Dengan perlahan Edgar meletakkan tubuh pucat Adiknya diatas brankar dan segera suster mendorong kearah UGD.
"Mohon maaf, Tuan bisa menunggu diluar agar kami dapat memberikan tindakan dengan maksimal." Seorang suster datang memberikan pengertian karena Edgar akan menerobos masuk kedalam ruangan.
"Tap-"
"Biarkan saja tim medis bekerja maksimal untuk Eline, nak. Kita tunggu saja disini," sambar seseorang memotong ucapan Edgar yang memaksa masuk.
Tak menghiraukan, Edgar menuju kearah Bundanya dan menangis. "Bun, Adek Bun." adunya sambil memeluk Avio yang juga menangis.
"Maaf kondisi pasien kritis karena kehilangan banyak darah dan kami memerlukan golongan darah AB Rhesus negatif karena stok di Rumah Sakit saat ini kosong," ucap seorang suster yang datang dengan raut panik.
"A-apa sus?" Suara Arta tercekat membuat ketiga anaknya mengernyit bingung kecuali Avio.
Edgar langsung mendekati suster tersebut, "Apa tidak ada kantong darah tersisa dirumah sakit ini sus?"
"Maaf Tuan, kami kehabisan persediaan karena golongan darah tersebut sangat langka dan hanya dari pihak keluarga yang biasanya memiliki golongan darah sama," jelas suster tersebut.
Arta mengusap wajahnya kasar dan segera menelfon anak buahnya.
"Sebentar sus, saya masih mencarikan golongan darah serupa," jelas Arta setelah sambungan telfonnya terputus.
"Kenapa nggak Ayah yang donor in darahnya buat Adek?" tanya Erlang dengan nada dingin.
Arta menggeleng, "Golongan darahnya nggak sama nak."
Erlang melirik satu persatu keluarganya dan kompak mereka menggeleng.
"Baik saya tunggu 3 jam kedepan, jika tidak ... maka pihak Rumah Sakit akan menetapkan kondisi pasienmengalami koma." jelas suster itu dan berpamitan untuk kembali mengecek keadaan Raina.
***
Disebuah Cafe elite, seorang pemuda yang berprofesi sebagai waitress tengah sibuk mengantarkan pesanan ke pelanggan dengan senyum menawannya.
"Roy, lo baca berita hari ini nggak? Sekitar 1 jam lalu," tanya seorang temannya dengan membawa nampan kosong.
Roy yang sedang menata meja sontak menoleh, "Berita apa memangnya?"

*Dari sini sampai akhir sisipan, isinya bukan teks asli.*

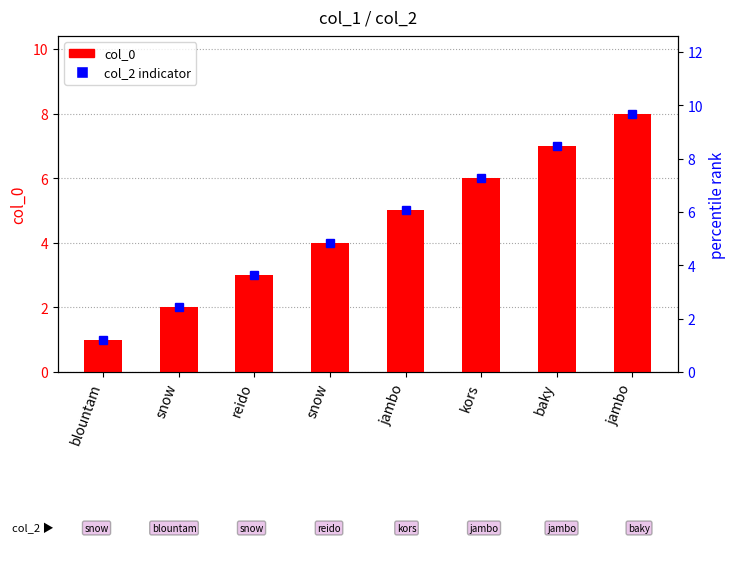

What is the label of the 2nd bar from the left?

snow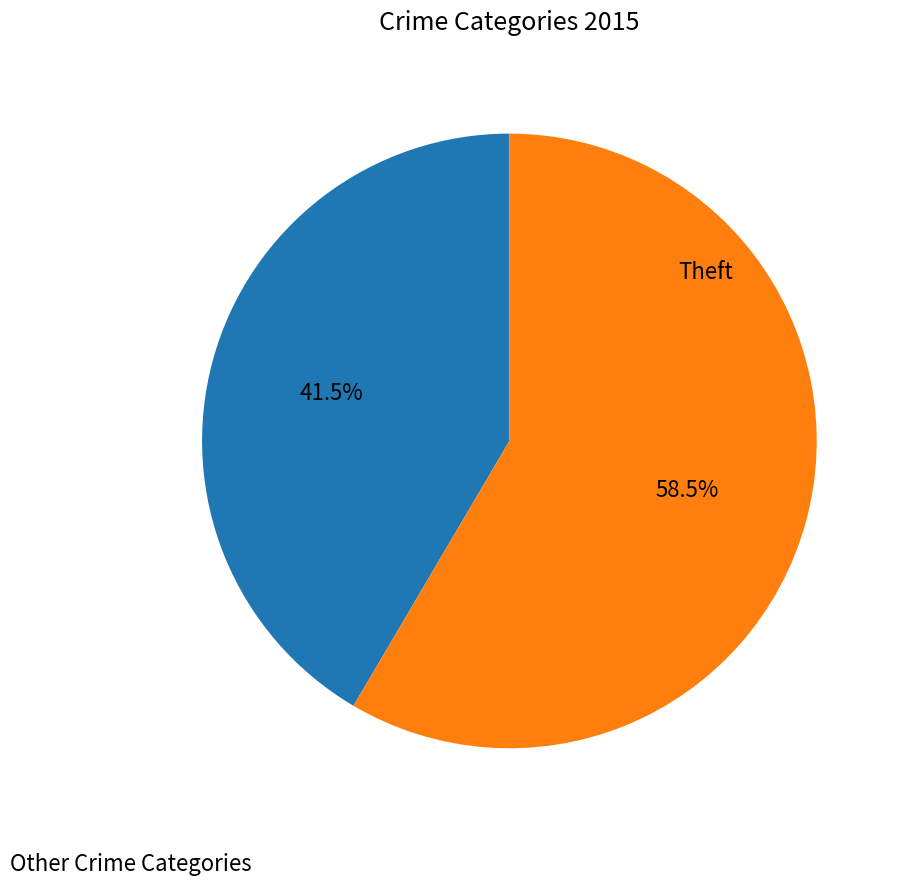

Is there a majority slice in this chart?

Yes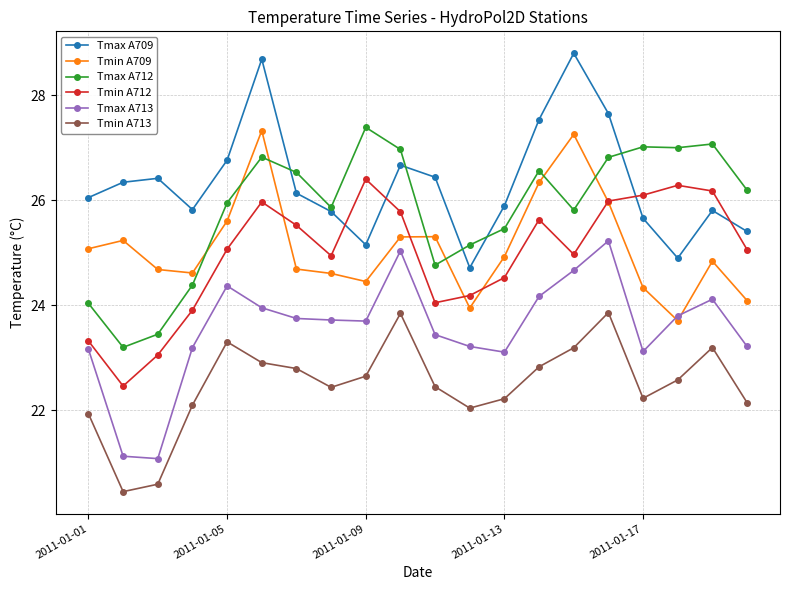

How many interior local peaks does the Tmax A709 series have?

5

Temannya yang mengajak bicara pun menunjukkan sebuah berita dari media informasi
Dicari siapapun yang bersedia mendonorkan darah dengan tipe AB Rhesus Negatif segera menuju ke Laboratorium RS Sinai. Akan ada imbalan setimpal bagi siapapun pendonor nya. Atau bisa hubungi Admin dari keluarga Harison terlebih dahulu.
Roy yang membaca berita itu heran, mengapa tidak dari pihak keluarganya yang mendonor? Bukankah golongan darah seperti itu hanya dimiliki seseorang yang memiliki ikatan darah? Pikir Roy.

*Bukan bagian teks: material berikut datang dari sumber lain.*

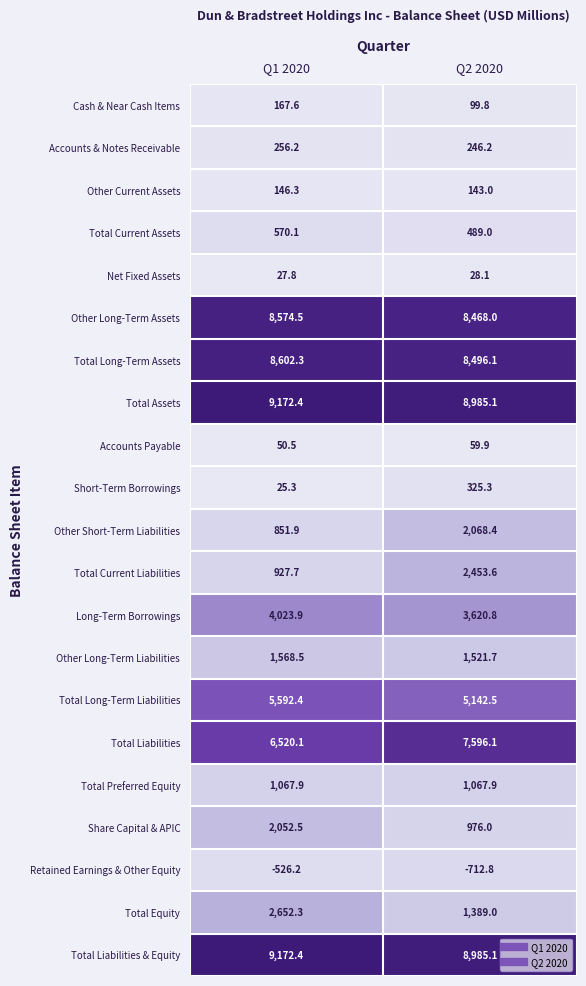

Which series changed the most between Q1 2020 and Q2 2020?

Total Current Liabilities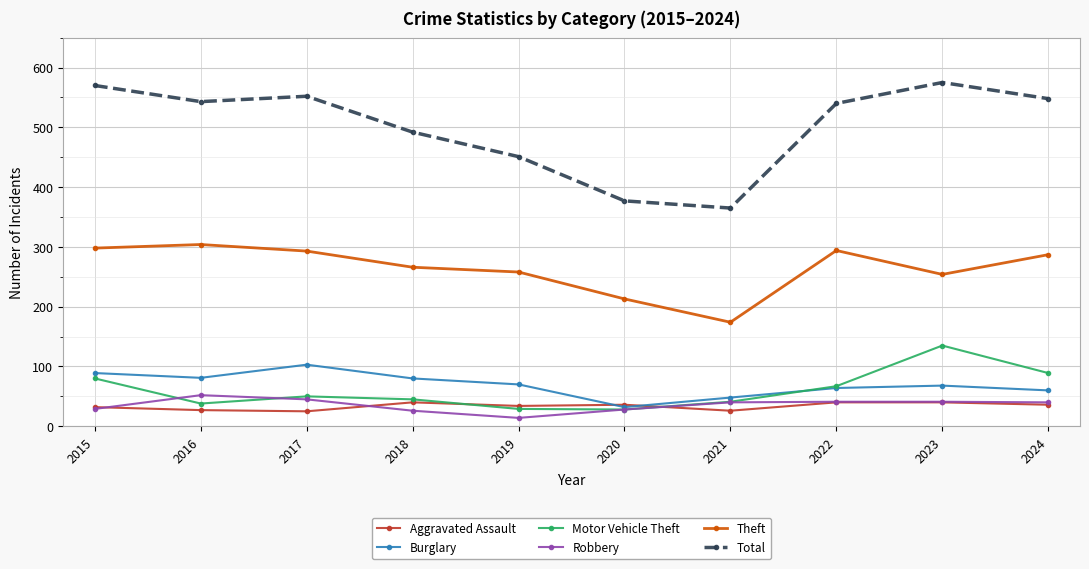

Which series has the widest spread of values?

Total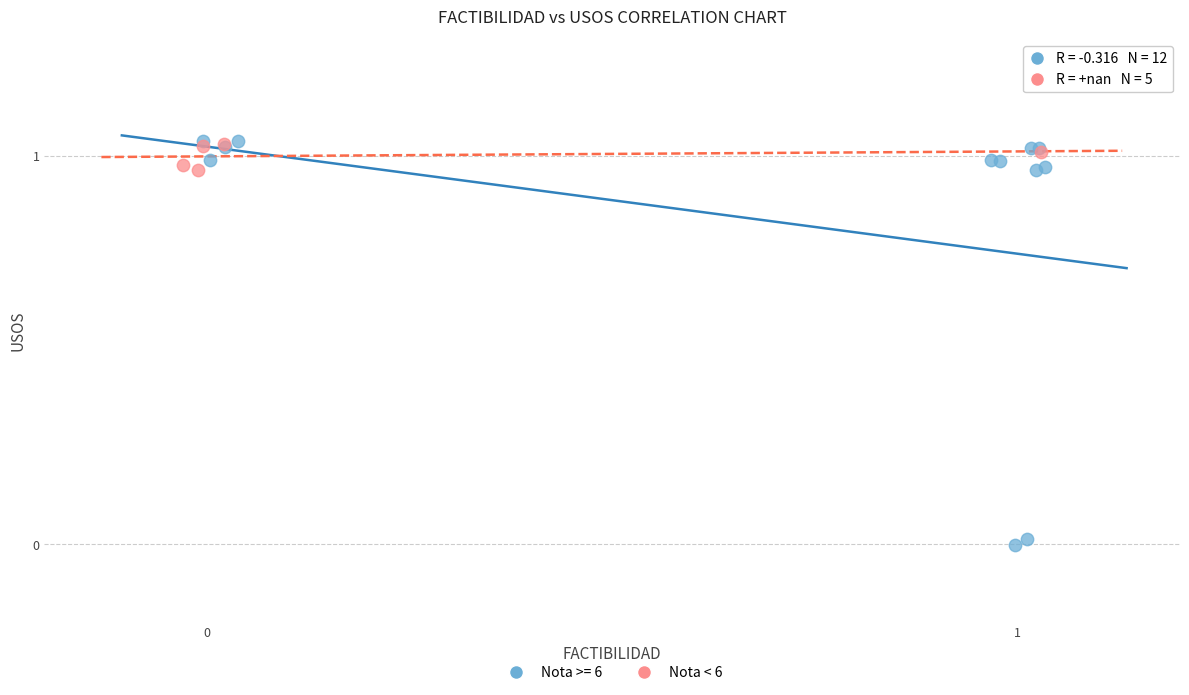

Which series has the largest Y range (max minus min)?

Nota >= 6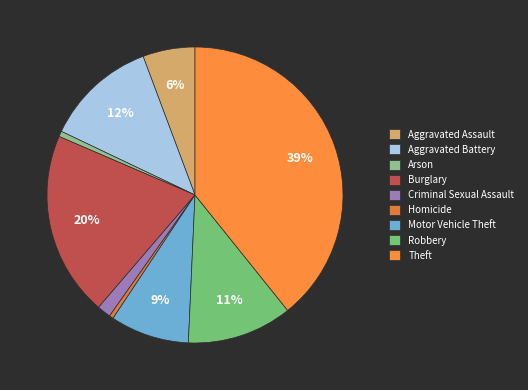

What percentage is the Theft slice, to the nearest percent?

39%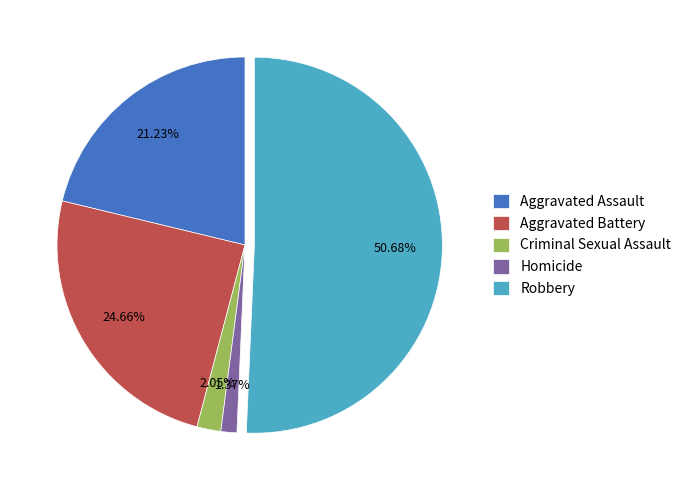

How many segments does this pie chart have?

5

"Kasian banget pasti mereka butuh," ucap Roy dengan khawatir.
"Kenapa lo tumben peduli banget sama urusan orang?"
Roy mengedikkan bahu. "Mungkin atas dasar kemanusiaan."
"Maksudnya?" tanya temannya tak paham.
"Tolong ijinin gue hari ini, gue mau donor in darah buat orang itu" Setelah mengucapkan itu, Roy melesat pergi.
"Bocah aneh." dumel teman kerjanya dan memasuki ruang manajer untuk mengizinkan shift nya Roy.